JOB:
Transcribe the records exactly from the line with "Comprar ahora" to the end, both included.

▼

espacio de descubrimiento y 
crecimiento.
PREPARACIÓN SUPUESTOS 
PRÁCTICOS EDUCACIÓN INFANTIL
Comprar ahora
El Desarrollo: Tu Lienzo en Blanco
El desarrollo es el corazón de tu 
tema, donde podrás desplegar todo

▲

ANSWER TO THIS PROBLEM:
Comprar ahora
El Desarrollo: Tu Lienzo en Blanco
El desarrollo es el corazón de tu 
tema, donde podrás desplegar todo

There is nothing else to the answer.